This Wiki article claims that the surface of this pulsar, at it’s equator, is spinning at a quarter of the speed of light. That’s seems incredibly fast for ordinary matter to be to be moving, much less revolving around a very tight radius.
Is it just the incredible denseness that keeps it from flying apart? If it slowed down would it become a black hole?
Really interesting! My quick, back-of-the-envelope calcs using the Wikipedia-provided values give me:
323.8 thousand km/s^2 for the required centripetal acceleration, to keep the particles from flying away at that speed. In other words, the particles are being flung outward with that much acceleration.
vs
777.5 million km/s^2 is the gravitational accel. at 16 km (the radius of the neutron star) of 1.5x the sun’s mass
So… the gravity force is about 2000 times greater than needed to keep the star together. Of course, I’m not including anything fancy like relativity.
Yes. It’s useful to keep in mind that on the scale of planets and stars, tensile strength effectively doesn’t exist and objects can be treated as droplets of liquid for such questions as “why are they that shape” and “how do they hold together”.
Also, pretty much all of the numbers associated with pulsars are huge beyond human imagining. Like, in some pulsars, the magnetic field has a density ten thousand times as great as lead. Not the matter of the star; literally just the magnetic field.
I’ve been trying to understand that since you posted it. Even googling and reading up on it doesn’t really help much.
AI overview:
The magnetic field energy surrounding a neutron star—specifically a magnetar—possesses an energy density that is profoundly greater than the physical density of lead.
Mass Density of Magnetar Magnetic Fields: The magnetic field of a magnetar can reach intensities of 1010Tesla (or higher), which results in an energy density (E/c2) more than 10,000 times greater than the physical density of lead.
Physical Density of Lead: Lead has a density of approximately 11.34 g/cm³.
Neutron Star Density: A teaspoon of neutron star material, regardless of its magnetic field, already weighs about 10 million tons.
Magnetic vs. Material Density: The energy stored in the magnetic field of a magnetar is so high that it can deform atoms into thin cylinders and polarize the vacuum itself.
Theoretical Comparison: This magnetic field energy density is so intense that it is suggested to be one of the only things in the universe (other than a black hole) that can store energy at a higher density than ordinary physical matter.
I’m trying to picture what that gravity field would look like? !s it still transparent (like gravity fields on earth) or is it more like a solid?
A nice animation here. NASA SVS | Migrating Magnetar Hot Spot Animations.
Trapped particles and starquakes in this field would produce brilliant flashes of X-rays, so I really don’t think you’d want to get close enough to see the surface in any detail.

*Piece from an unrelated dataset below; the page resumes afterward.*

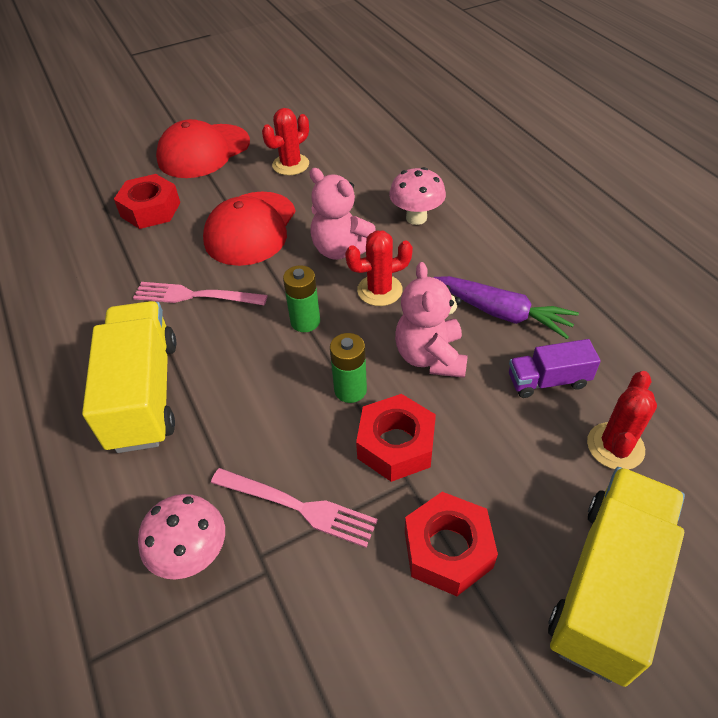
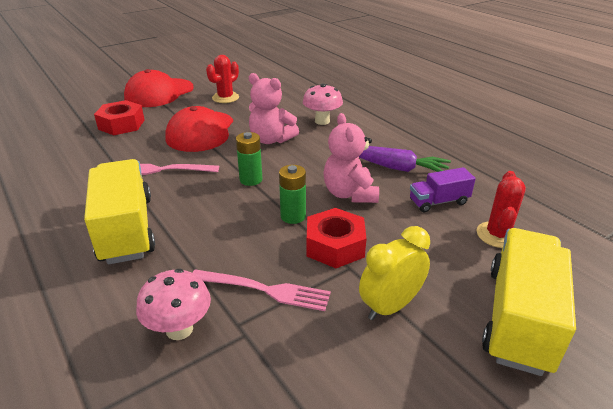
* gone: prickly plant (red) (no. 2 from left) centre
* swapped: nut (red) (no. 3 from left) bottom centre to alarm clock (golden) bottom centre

A quote from Wikipedia on Magnetars, the term for this subtype of pulsars.
As described in the February 2003 Scientific American cover story, remarkable things happen within a magnetic field of magnetar strength. “X-rayphotons readily split in two or merge. The vacuum itself is polarized, becoming strongly birefringent, like a calcite crystal. Atoms are deformed into long cylinders thinner than the quantum-relativistic de Broglie wavelength of an electron.”
If even x-rays are being messed up, I doubt visible light would get through without being wildly distorted.
OK, you know how matter can be converted to energy? Well, it’s not really converted: Matter is always energy. We just don’t think of it as such, because it’s so much denser than most other forms of energy we encounter.
Most. But electromagnetic fields also contain energy. And the electromagnetic fields in a magnetar are so ludicrously strong, that they contain energy much denser than any sort of what we’d call “normal” matter.
That AI overview is wrong, though: Magnetic fields that strong cannot polarize the vacuum, because doing that would require producing magnetic monopoles, and magnetic monopoles are way too massive. An electric field of comparable magnitude probably would polarize the vacuum, but you only need electrons (much lighter) in order to do that.